Today I realized how great it is just to know that people care about you. I had a homework assignment in one of my classes. To interview a woman in my life who I admire. I chose a teacher I had my sophomore year of high school, almost five years ago. She was there for me a lot that year I had her and she continues to be there. As I sat there beside her in the classroom explaining to her why I chose her, I knew that this meant just as much to her as it did to me. So we continued the interview with lots of laughs and having a good time. As the interview drew to a close we were walking out together, I thanked her for agreeing to do the interview with me and told her that I really appreciated it. She told me how flattered she was that I thought of her and had chosen her for the interview.  Before we parted ways, I told her how much I appreciated her always having been there for me even when she really didn't have to be and how much that meant to me. She told me, never to hesitant that no matter what she would always be there for me, whether school related stuff or something else. To just email or stop by if I ever needed anything, that she would always be there. Today, was a really good day. It's just good to know that there is someone there that really cares and good to let that person know how much of an impact they have made in your life and that you really appreciate them. So thank you for always be there for me, I know I have told you many times how much it means that you have been there for me, encouraging and supporting me for so many years. It really does mean a lot to me that you are there and I am so happy to have you in my life.

September 11, 2011

It's starting to sink in that no matter what I do to change and be what my parents what it's never going to happen. They have this perfect image of my brother stuck in their heads, that's what I should be. I should be living up to what my brother is, my younger brother. Because he is perfect. He changes his mind after putting a nonrefundable deposit down at school, wasting money traveling to the college he was supposed to go to and they think it's the greatest idea. Because no matter he does or how bad he messes up he's perfect and I will always be compared to that. Oh and apparently since I sit at desk for part of the time I'm at work; I don't work. Yeah, I find that hilarious. I work my butt off at work but apparently that's not good enough because my brother is on his feet all day in a hot store. Seriously, give me a break; you're going to say I don't work because I have a desk job. I'm so sick of this shit. Of being compared to someone, why can't I just be good enough?

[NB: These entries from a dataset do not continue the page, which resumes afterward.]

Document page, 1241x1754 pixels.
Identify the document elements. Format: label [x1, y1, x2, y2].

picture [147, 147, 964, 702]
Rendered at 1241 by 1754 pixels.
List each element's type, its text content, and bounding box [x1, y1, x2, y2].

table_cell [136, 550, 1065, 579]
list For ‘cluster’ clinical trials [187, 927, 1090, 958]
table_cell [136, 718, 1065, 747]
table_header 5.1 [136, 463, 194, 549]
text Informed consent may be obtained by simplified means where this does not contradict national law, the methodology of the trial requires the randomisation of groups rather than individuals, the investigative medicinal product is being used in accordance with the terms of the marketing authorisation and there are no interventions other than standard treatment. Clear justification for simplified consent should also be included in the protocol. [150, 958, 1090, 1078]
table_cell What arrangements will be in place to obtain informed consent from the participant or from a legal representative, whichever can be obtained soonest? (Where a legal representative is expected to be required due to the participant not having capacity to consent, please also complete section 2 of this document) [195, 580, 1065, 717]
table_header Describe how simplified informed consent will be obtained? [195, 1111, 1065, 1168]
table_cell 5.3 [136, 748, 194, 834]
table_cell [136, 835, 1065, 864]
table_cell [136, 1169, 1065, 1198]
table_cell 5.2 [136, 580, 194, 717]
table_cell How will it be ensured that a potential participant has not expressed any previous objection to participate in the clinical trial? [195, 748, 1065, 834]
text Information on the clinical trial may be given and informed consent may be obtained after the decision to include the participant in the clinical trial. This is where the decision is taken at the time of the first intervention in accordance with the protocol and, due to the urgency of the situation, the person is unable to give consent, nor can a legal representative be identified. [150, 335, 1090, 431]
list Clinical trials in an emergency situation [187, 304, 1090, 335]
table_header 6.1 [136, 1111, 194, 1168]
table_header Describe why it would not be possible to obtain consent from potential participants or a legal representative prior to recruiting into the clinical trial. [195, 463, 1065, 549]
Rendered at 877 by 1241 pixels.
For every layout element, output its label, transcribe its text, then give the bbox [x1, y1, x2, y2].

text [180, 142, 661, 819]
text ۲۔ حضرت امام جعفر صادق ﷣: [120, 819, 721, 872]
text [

I'm just sick of everything. In June, I got results from an MRI; it said there was a possibility I had cancer. I found a few weeks ago that thank god I don't (I have no go for further testing they think something might be wrong with the way my liver or gallbladder is working). I don't think anyone should have to go through it and I have so much respect for those that do. I don't think respect is the right word but I can't think of another one. Anyway, it got so bad that I kind of hoped that I had cancer (before I found out that I didn't) because of the things my mom would complain at me for doing; like she accused me of lying and didn't even ask my side of the story. Her and my dad also went as far to tell my grandparents that I don't return their calls, I'm disrespectful, I have no responsibilities, and that I don't want to come home on weekends to hang out with them. (I work with my aunt in the summer--so it makes sense to live/commute with her because my car transmission went and I'm saving money for that.)

No I don't want to come home for the weekend, who wants to go home to get yelled at for nothing. I would feel sick to my stomach just knowing how could you think that, how could you kind of want cancer; are things really that bad? I feel horrible for thinking about it especially because so many people are touched by cancer and no one asks for it.

I just want to be out of this house, they don't realize how bad they are pushing me away.